Considerations on Taxation and National Insurance in Malta
Who is taxable in Malta?
Individuals who are both domiciled and ordinarily resident in Malta are taxed on their worldwide income. Spouses of such individuals are also taxed on a worldwide basis, whether domiciled or ordinarily resident in Malta.
Any person who is ordinarily resident in Malta but not domiciled there, is taxed only on income earned in Malta and any foreign income remitted to Malta (i.e. on income and chargeable gains arising in Malta and on income outside Malta that is received in Malta). Such individuals are neither taxable in Malta on income earned outside of Malta that is not received in Malta, nor on capital gains earned outside of Malta, regardless of whether they are received in Malta or not.
On the other hand, a non-resident is only taxed on income and chargeable gains earned in Malta.
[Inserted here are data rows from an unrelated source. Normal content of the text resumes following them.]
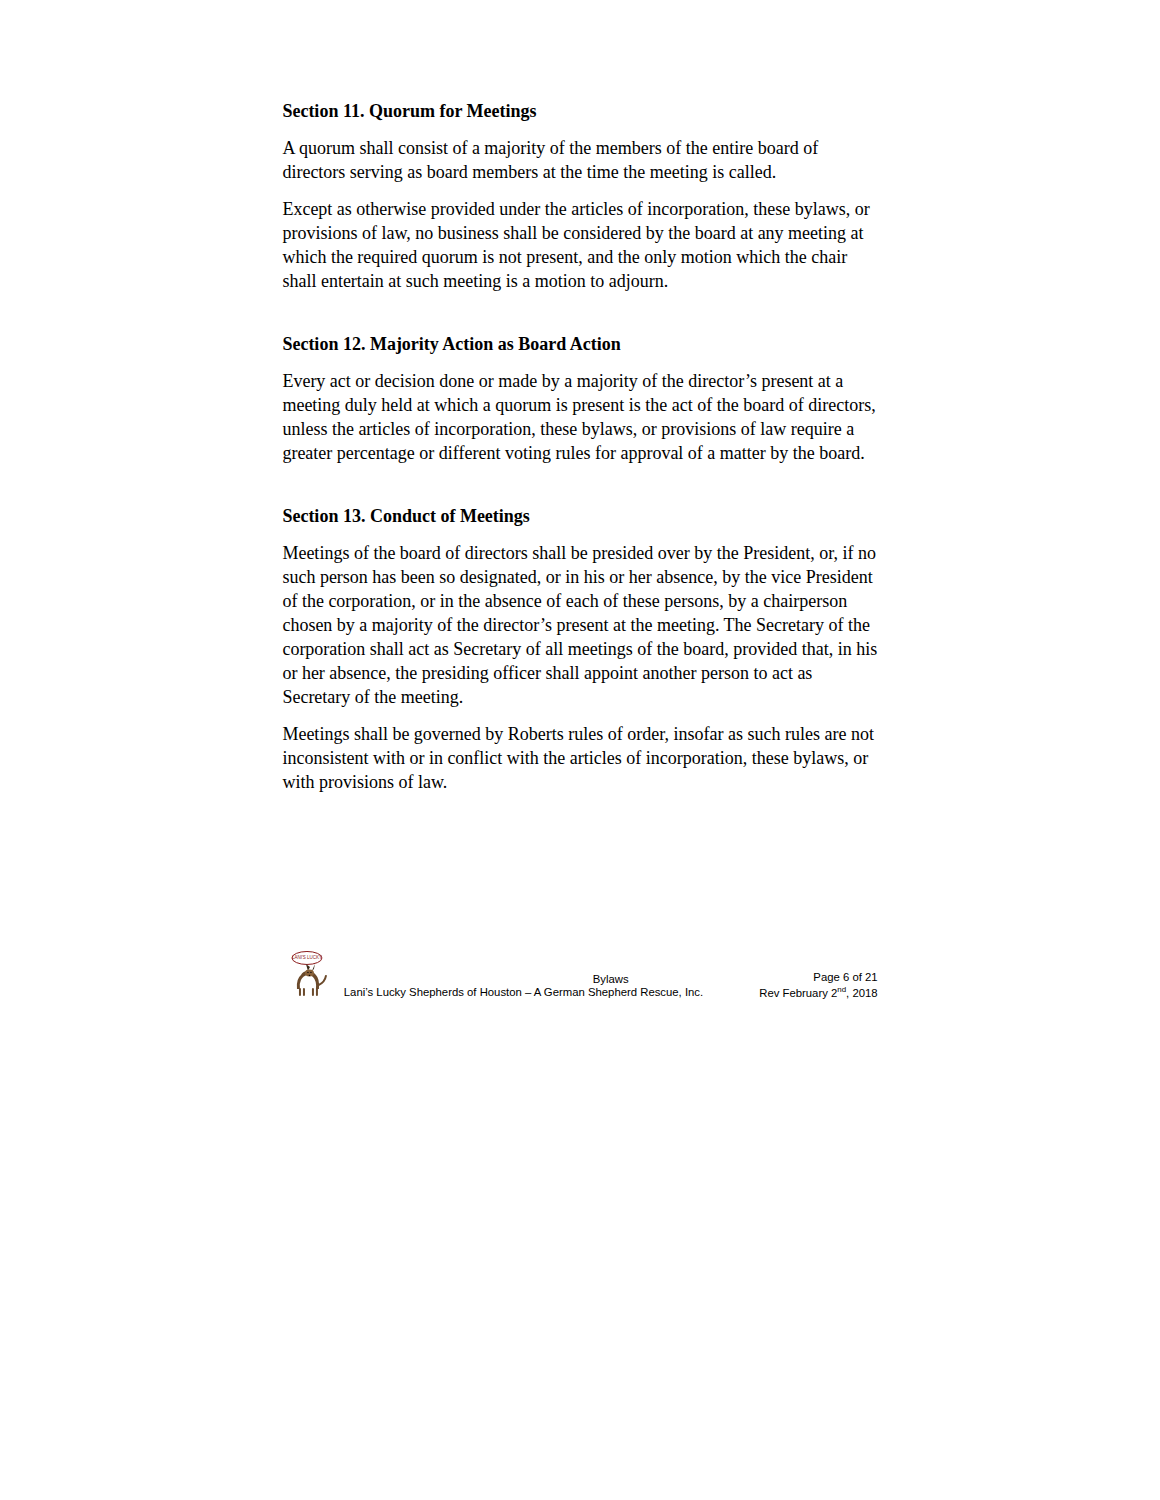Section 11. Quorum for Meetings
A quorum shall consist of a majority of the members of the entire board of directors serving as board members at the time the meeting is called.
Except as otherwise provided under the articles of incorporation, these bylaws, or provisions of law, no business shall be considered by the board at any meeting at which the required quorum is not present, and the only motion which the chair shall entertain at such meeting is a motion to adjourn.
Section 12. Majority Action as Board Action
Every act or decision done or made by a majority of the director’s present at a meeting duly held at which a quorum is present is the act of the board of directors, unless the articles of incorporation, these bylaws, or provisions of law require a greater percentage or different voting rules for approval of a matter by the board.
Section 13. Conduct of Meetings
Meetings of the board of directors shall be presided over by the President, or, if no such person has been so designated, or in his or her absence, by the vice President of the corporation, or in the absence of each of these persons, by a chairperson chosen by a majority of the director’s present at the meeting. The Secretary of the corporation shall act as Secretary of all meetings of the board, provided that, in his or her absence, the presiding officer shall appoint another person to act as Secretary of the meeting.
Meetings shall be governed by Roberts rules of order, insofar as such rules are not inconsistent with or in conflict with the articles of incorporation, these bylaws, or with provisions of law.
LANI'S LUCKY
Lani’s Lucky Shepherds of Houston – A German Shepherd Rescue, Inc.
Bylaws
Page 6 of 21 Rev February 2nd, 2018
Regarding employees and/or employers whose employees' contracts of employment require them to perform work or duties primarily outside of Malta, individuals deriving employment income under such contracts may opt of paying a 15% tax rate on employment income. These special rules are not applicable to service on board a ship, airplane, or road vehicle chartered or leased by a Maltese firm, as well as any service for the Maltese Government. The 15% does not apply to emoluments payable under a contract of employment for a period of less than 12 months or that lasts less than 12 months, nor does it apply if the individual was present in Malta for more than 30 days in the year preceding the year of assessment.
How is tax collected?
Individuals are taxed on income earned in a calendar year (the basis year), which is assessed in the year following the year during which it is earned (i.e. the year of assessment).
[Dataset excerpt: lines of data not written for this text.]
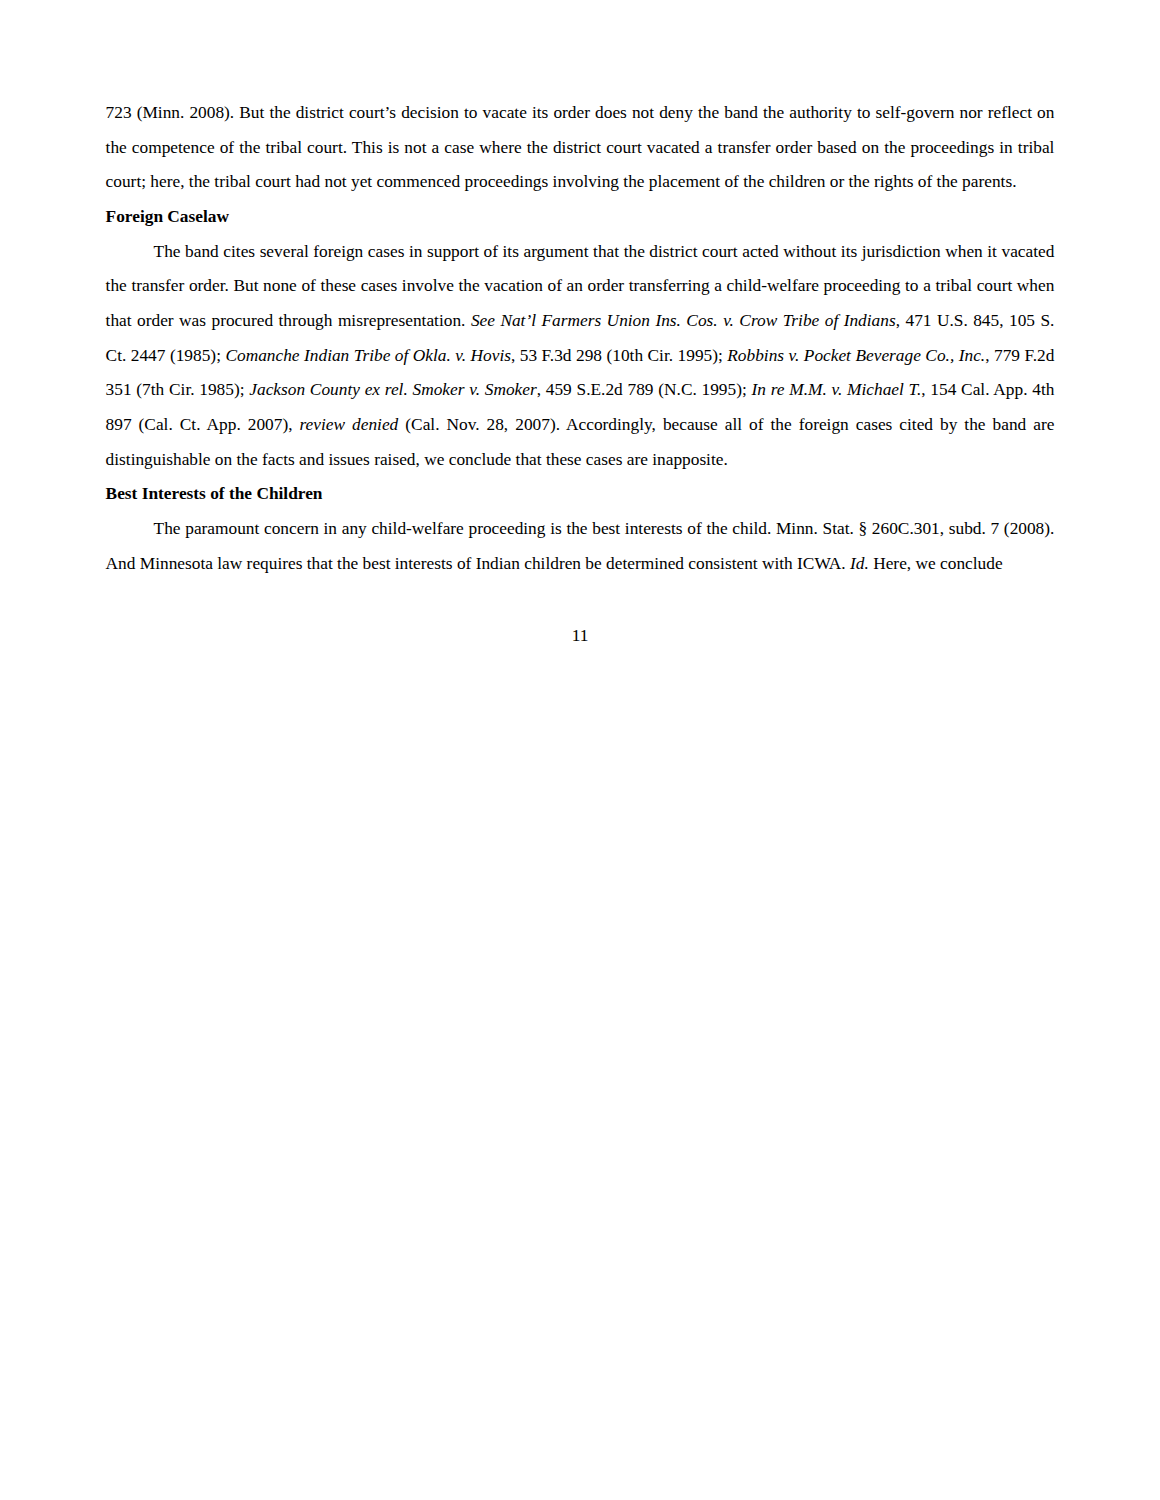723 (Minn. 2008). But the district court’s decision to vacate its order does not deny the band the authority to self-govern nor reflect on the competence of the tribal court. This is not a case where the district court vacated a transfer order based on the proceedings in tribal court; here, the tribal court had not yet commenced proceedings involving the placement of the children or the rights of the parents.
Foreign Caselaw
The band cites several foreign cases in support of its argument that the district court acted without its jurisdiction when it vacated the transfer order. But none of these cases involve the vacation of an order transferring a child-welfare proceeding to a tribal court when that order was procured through misrepresentation. See Nat’l Farmers Union Ins. Cos. v. Crow Tribe of Indians, 471 U.S. 845, 105 S. Ct. 2447 (1985); Comanche Indian Tribe of Okla. v. Hovis, 53 F.3d 298 (10th Cir. 1995); Robbins v. Pocket Beverage Co., Inc., 779 F.2d 351 (7th Cir. 1985); Jackson County ex rel. Smoker v. Smoker, 459 S.E.2d 789 (N.C. 1995); In re M.M. v. Michael T., 154 Cal. App. 4th 897 (Cal. Ct. App. 2007), review denied (Cal. Nov. 28, 2007). Accordingly, because all of the foreign cases cited by the band are distinguishable on the facts and issues raised, we conclude that these cases are inapposite.
Best Interests of the Children
The paramount concern in any child-welfare proceeding is the best interests of the child. Minn. Stat. § 260C.301, subd. 7 (2008). And Minnesota law requires that the best interests of Indian children be determined consistent with ICWA. Id. Here, we conclude
11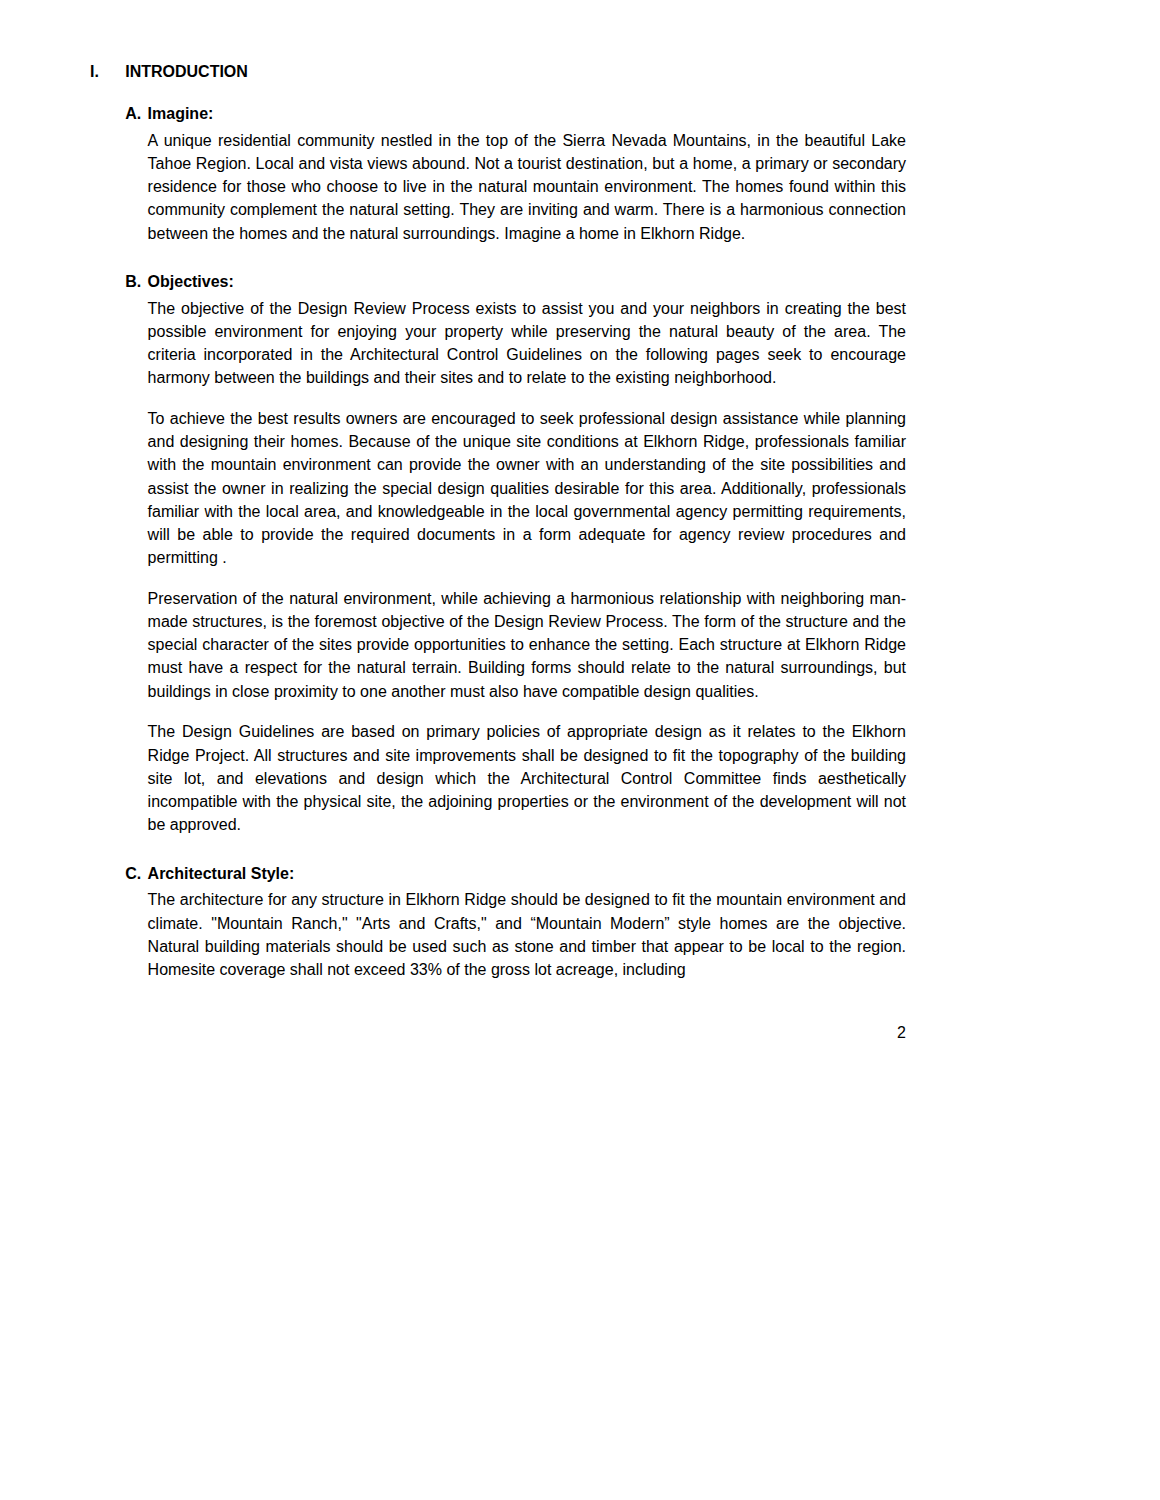I. INTRODUCTION
A. Imagine:
A unique residential community nestled in the top of the Sierra Nevada Mountains, in the beautiful Lake Tahoe Region. Local and vista views abound. Not a tourist destination, but a home, a primary or secondary residence for those who choose to live in the natural mountain environment. The homes found within this community complement the natural setting. They are inviting and warm. There is a harmonious connection between the homes and the natural surroundings. Imagine a home in Elkhorn Ridge.
B. Objectives:
The objective of the Design Review Process exists to assist you and your neighbors in creating the best possible environment for enjoying your property while preserving the natural beauty of the area. The criteria incorporated in the Architectural Control Guidelines on the following pages seek to encourage harmony between the buildings and their sites and to relate to the existing neighborhood.
To achieve the best results owners are encouraged to seek professional design assistance while planning and designing their homes. Because of the unique site conditions at Elkhorn Ridge, professionals familiar with the mountain environment can provide the owner with an understanding of the site possibilities and assist the owner in realizing the special design qualities desirable for this area. Additionally, professionals familiar with the local area, and knowledgeable in the local governmental agency permitting requirements, will be able to provide the required documents in a form adequate for agency review procedures and permitting .
Preservation of the natural environment, while achieving a harmonious relationship with neighboring man-made structures, is the foremost objective of the Design Review Process. The form of the structure and the special character of the sites provide opportunities to enhance the setting. Each structure at Elkhorn Ridge must have a respect for the natural terrain. Building forms should relate to the natural surroundings, but buildings in close proximity to one another must also have compatible design qualities.
The Design Guidelines are based on primary policies of appropriate design as it relates to the Elkhorn Ridge Project. All structures and site improvements shall be designed to fit the topography of the building site lot, and elevations and design which the Architectural Control Committee finds aesthetically incompatible with the physical site, the adjoining properties or the environment of the development will not be approved.
C. Architectural Style:
The architecture for any structure in Elkhorn Ridge should be designed to fit the mountain environment and climate. "Mountain Ranch," "Arts and Crafts," and “Mountain Modern” style homes are the objective. Natural building materials should be used such as stone and timber that appear to be local to the region. Homesite coverage shall not exceed 33% of the gross lot acreage, including
2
Persons residing and working in Malta are charged income tax on their salary received in Malta. Malta adopts a graduated progressive income tax rate ranging from 0% to 35% i.e. the higher an individual’s income, the higher the tax paid. The 35% tax bracket is reached at annual chargeable income in excess of €60,000.
Tax rates (for basis year 2022) are available on https://cfr.gov.mt/en/rates/Pages/TaxRates/Tax-Rates-2022.aspx
Self-employed individuals must make provisional tax payments on 30 April, the 31 August and the 21 December. Each year, the total provisional tax payable is equal to the amount of the tax chargeable based on the self-assessment for the previous basis year. The provisional tax payments are credited against their tax liability on their annual income.
In Malta, national insurance, also known as social security, combines health insurance and contributions to the government pension. In case of employment, the employer will deduct national insurance contributions directly from the employee’s salary. Employee and employer each pay half of the contributions. The contributions rate varies depending on your income which is capped according to law.
On the other hand, self-employed persons must pay for their own national insurance contributions.